High-rate matrix acidising is a viable option to treat good reservoirs. Acid is pumped through multiple ports in a reservoir section that is isolated by packers. This technique etches the reservoir section uniformly and can also create short fractures. Aramco says the technology has “provided excellent results in moderate to high permeability wells”.

“Saudi Aramco continues to enhance the fracturing technology to ensure that the induced fractures are properly cleaned up after the treatment enabling high retained proppant conductivity,” says Al-Kannan.

“On the other hand, the fracture should maintain conductivity throughout the production life of a well so that well intervention can be avoided, and risk and cost optimised. To achieve this, new technologies have been evaluated, customised, and implemented.”

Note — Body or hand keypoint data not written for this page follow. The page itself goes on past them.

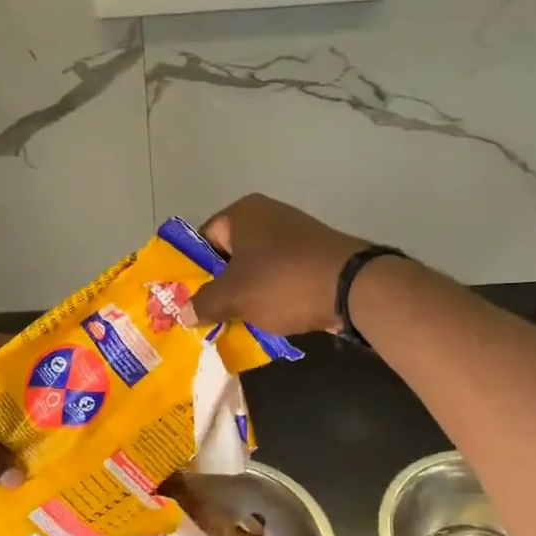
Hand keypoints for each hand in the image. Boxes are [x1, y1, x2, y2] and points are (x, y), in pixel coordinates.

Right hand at [184, 194, 369, 335]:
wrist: (352, 287)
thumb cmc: (282, 282)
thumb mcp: (234, 296)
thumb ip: (204, 303)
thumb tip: (184, 311)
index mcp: (243, 213)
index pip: (204, 239)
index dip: (193, 270)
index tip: (188, 299)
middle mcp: (268, 215)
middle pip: (230, 254)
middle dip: (219, 286)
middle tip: (208, 316)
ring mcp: (295, 234)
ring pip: (256, 268)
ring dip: (246, 294)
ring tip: (235, 323)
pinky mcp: (314, 255)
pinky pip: (281, 276)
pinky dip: (272, 296)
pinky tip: (267, 320)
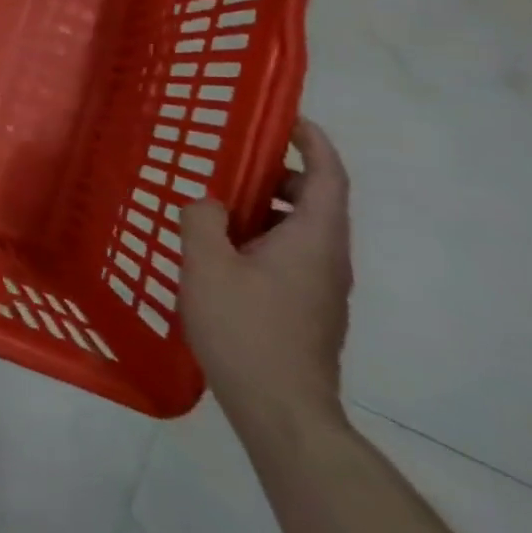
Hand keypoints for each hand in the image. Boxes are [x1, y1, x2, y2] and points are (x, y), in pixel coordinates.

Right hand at [181, 118, 351, 432]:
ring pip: (302, 232)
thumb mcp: (208, 265)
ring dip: (268, 210)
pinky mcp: (309, 313)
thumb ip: (202, 220)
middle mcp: (328, 259)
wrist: (283, 412)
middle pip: (316, 202)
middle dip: (280, 176)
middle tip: (235, 165)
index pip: (328, 176)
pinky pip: (292, 258)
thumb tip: (209, 205)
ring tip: (218, 210)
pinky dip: (264, 240)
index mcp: (314, 238)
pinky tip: (223, 256)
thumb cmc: (247, 330)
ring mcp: (323, 290)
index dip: (314, 143)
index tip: (289, 120)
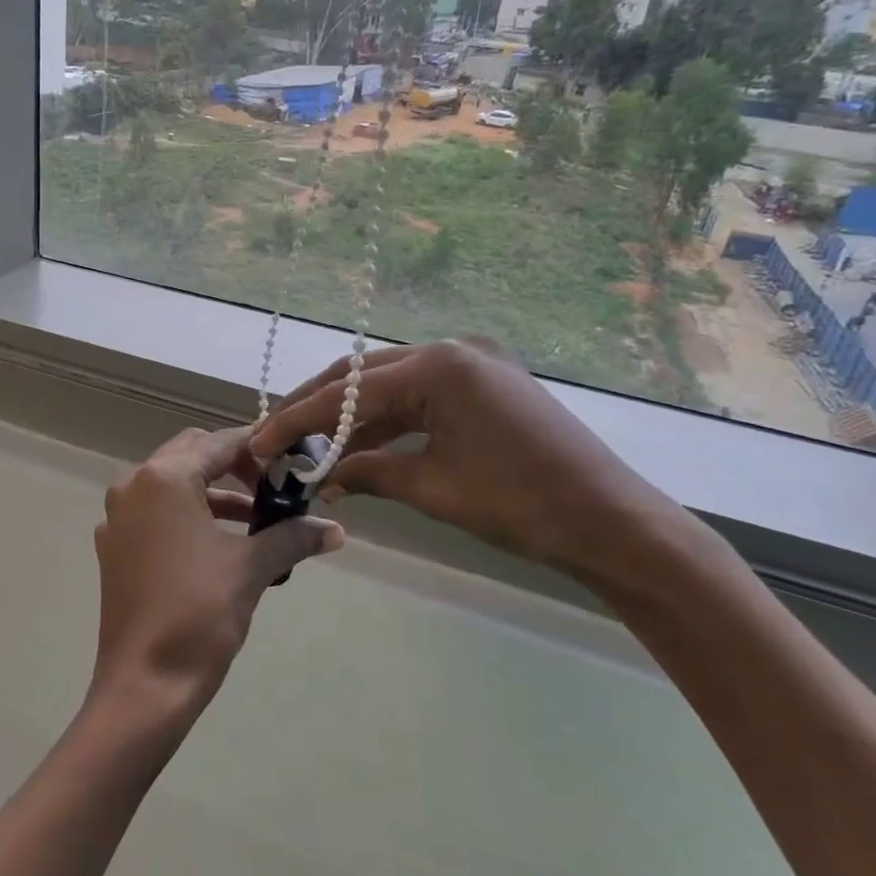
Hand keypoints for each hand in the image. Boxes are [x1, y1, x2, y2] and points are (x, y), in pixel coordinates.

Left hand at [91, 427, 342, 717]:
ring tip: (259, 519)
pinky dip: (189, 515)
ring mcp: (118, 516)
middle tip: (274, 486)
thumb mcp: (250, 568)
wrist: (144, 685)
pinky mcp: (114, 546)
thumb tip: (337, 531)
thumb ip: (292, 537)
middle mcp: (134, 485)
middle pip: (192, 454)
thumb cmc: (199, 614)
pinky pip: (156, 512)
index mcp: (164, 478)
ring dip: (214, 493)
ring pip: (173, 483)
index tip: (292, 458)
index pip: (219, 443)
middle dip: (234, 465)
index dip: (259, 446)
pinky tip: (221, 544)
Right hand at [250, 339, 683, 586]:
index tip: (260, 441)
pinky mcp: (486, 385)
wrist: (615, 525)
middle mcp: (453, 349)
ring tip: (310, 448)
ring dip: (351, 418)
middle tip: (277, 437)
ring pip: (391, 387)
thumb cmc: (522, 505)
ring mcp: (473, 364)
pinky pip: (421, 399)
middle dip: (317, 409)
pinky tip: (359, 448)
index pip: (350, 391)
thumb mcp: (433, 487)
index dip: (299, 420)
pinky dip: (388, 423)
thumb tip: (322, 476)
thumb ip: (369, 471)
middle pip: (364, 376)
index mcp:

Depending on the reservoir properties, post-fracturing production may drop due to collapse of the fracture, particularly when high-drawdown pressures are applied to enhance production. In certain layered reservoirs, there can be poorly dissolvable anhydride streaks that can isolate part of the created fracture from the wellbore. One way to address these challenges is to pump proppant fracturing in a carbonate environment instead of the regular acid treatment.

“Proppant will permanently fill and support the created fracture and will prevent it from collapsing,” Rahim says.

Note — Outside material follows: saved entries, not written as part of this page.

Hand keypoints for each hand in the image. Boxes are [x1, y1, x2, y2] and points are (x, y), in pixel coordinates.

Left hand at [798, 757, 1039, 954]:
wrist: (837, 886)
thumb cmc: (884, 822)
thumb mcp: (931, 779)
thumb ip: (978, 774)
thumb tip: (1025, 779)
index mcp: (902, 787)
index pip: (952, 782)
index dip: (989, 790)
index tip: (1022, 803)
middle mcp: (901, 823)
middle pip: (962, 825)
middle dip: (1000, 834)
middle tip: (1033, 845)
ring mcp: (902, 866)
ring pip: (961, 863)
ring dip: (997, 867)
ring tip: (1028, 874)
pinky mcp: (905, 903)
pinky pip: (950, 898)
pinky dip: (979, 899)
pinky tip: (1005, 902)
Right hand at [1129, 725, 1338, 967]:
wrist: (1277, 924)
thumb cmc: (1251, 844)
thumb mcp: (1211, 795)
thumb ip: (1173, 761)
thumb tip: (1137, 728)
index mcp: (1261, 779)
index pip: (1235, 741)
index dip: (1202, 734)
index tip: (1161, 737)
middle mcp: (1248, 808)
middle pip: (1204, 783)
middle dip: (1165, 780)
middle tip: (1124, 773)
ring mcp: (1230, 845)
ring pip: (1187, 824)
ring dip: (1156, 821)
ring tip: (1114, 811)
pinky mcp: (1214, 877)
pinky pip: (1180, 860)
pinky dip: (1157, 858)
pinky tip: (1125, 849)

“An additional benefit of proppant fracturing is significantly larger fracture half-length, as proppant covers most of the created fracture, while acid rapidly reacts with carbonate and cannot penetrate deeply into created fracture, particularly in high temperature environments.

Longer fracture lengths imply higher contact area, which contributes to improved gas rate. But conventional proppant fracturing in carbonate reservoirs may have some drawbacks, including: lower fracture conductivity; difficulty in achieving the required higher net pressure; and a high risk of premature screenout.”

Channel fracturing is an advanced proppant fracturing technique that can be used to mitigate the conventional proppant fracturing drawbacks. It substitutes the homogeneous proppant pack in the fracture by a heterogeneous structure containing a network of open channels.

“The channel conductivity values are a few orders of magnitude larger than conductivity of proppant pack in conventional fracturing,” Rahim says.

“The key difference between pumping schedules for the channel fracturing and conventional proppant fracturing is the addition of proppant in short pulses, separated by pulses of clean fluid. Discontinuity in proppant addition helps to reduce net pressure during treatment, staying below the completion limitation becomes easier,” he concludes.